Untuk itu, kehadiran buku setebal 238 ini, benar-benar mengajak pembaca untuk menelusuri hakikat Islam yang benar-benar rahmatan lil ‘alamien, yang tidak hanya diucapkan sampai tenggorokan, melainkan selaras dengan perbuatan.
Dengan begitu, hasilnya adalah sikap saling menghargai, saling menghormati, tidak menghina meski berbeda suku, ras bahkan yang seiman tetapi berbeda cara pandang.
Pada akhirnya, jika Anda ingin menyelami samudera kedamaian, ingin menemukan Islam yang betul-betul rahman dan rahim, tak ada salahnya menambah buku ini dalam daftar bacaan. Niscaya Anda akan tertegun, termenung, bertanya-tanya, sudah benarkah pemahaman terhadap agama saya peluk ini? Jika belum, mari bersama-sama berbenah diri setidaknya sebelum Izrail bertamu terlalu dini.
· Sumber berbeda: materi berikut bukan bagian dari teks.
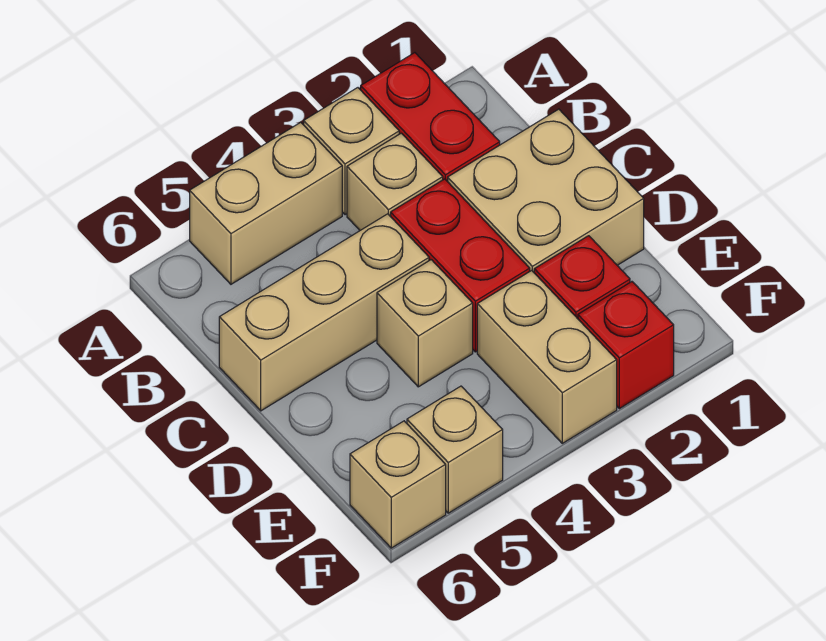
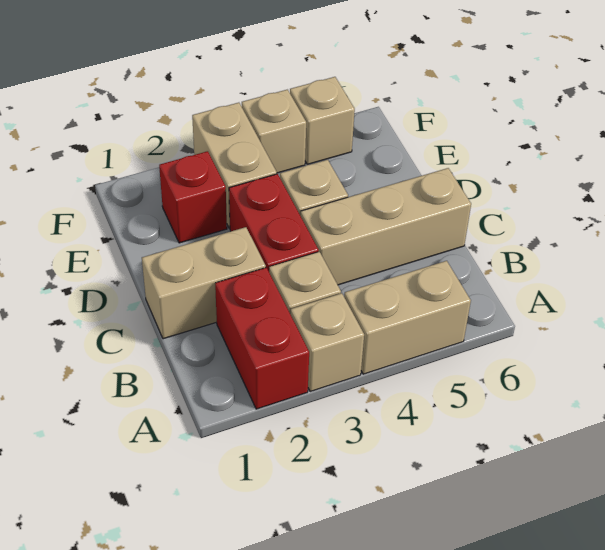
tan 2x2 brick [448,109,644,272] -> tan 1x2 brick [142,227,266,339]
red 1x1 brick [578,282,674,409] -> none
tan 1x1 brick [350,421,446,548] -> tan 1x1 brick moved to [242,90,306,173]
Sebagai penutup ulasan singkat ini, serta dengan penuh rasa takdzim dari lubuk hati, izinkan saya mengakhirinya dengan ucapan Cak Nun sendiri.
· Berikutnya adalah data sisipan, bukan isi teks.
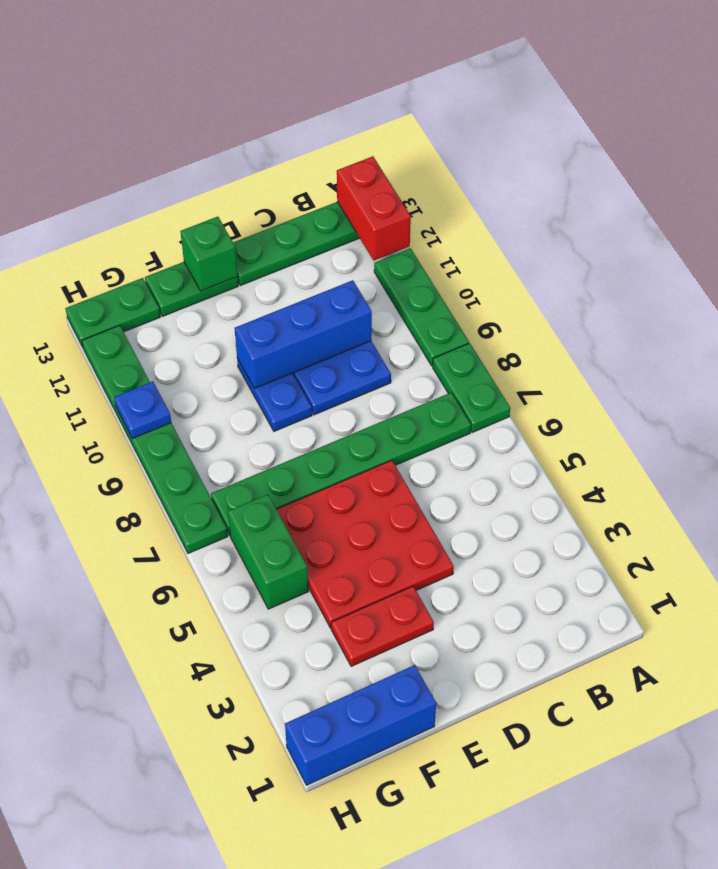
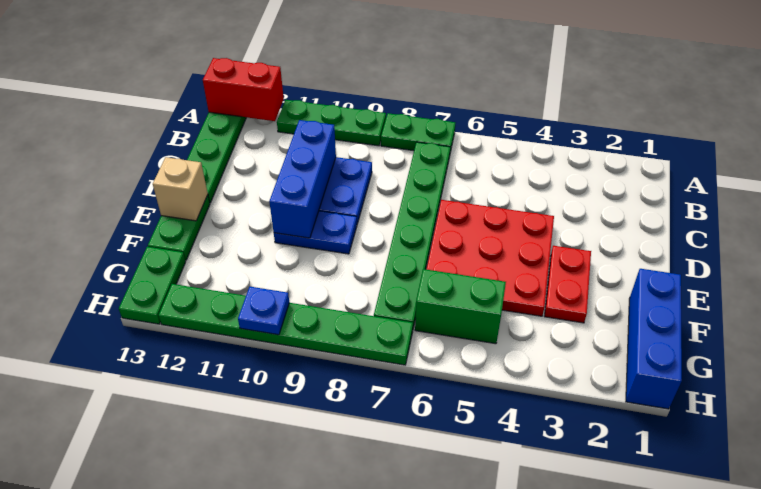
green 1x1 brick [180,217,238,291] -> tan 1x1 brick [153,157,208,221]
“Maka, marilah kita semua rukun. Sudah bukan zamannya orang beli rokok ditanya agamanya apa. Bukan zamannya orang beli rujak dilihat KTP-nya lalu si pembeli tidak jadi karena yang dijual rujak Muhammadiyah. Kalau yang jualan bukan NU tidak mau beli. Nanti mau naik angkot dicek KTP, Islam apa kafir? Kalau bikinan orang kafir tidak mau menggunakannya. Akhirnya pergi haji ke Arab Saudi merangkak, berenang membelah samudera, karena pesawat itu bikinan orang kafir.” (Hal. 155)
Ya, marilah kita hidup sebagaimana ajaran nenek moyang karena kita semua bersaudara dengan segala macam perbedaan.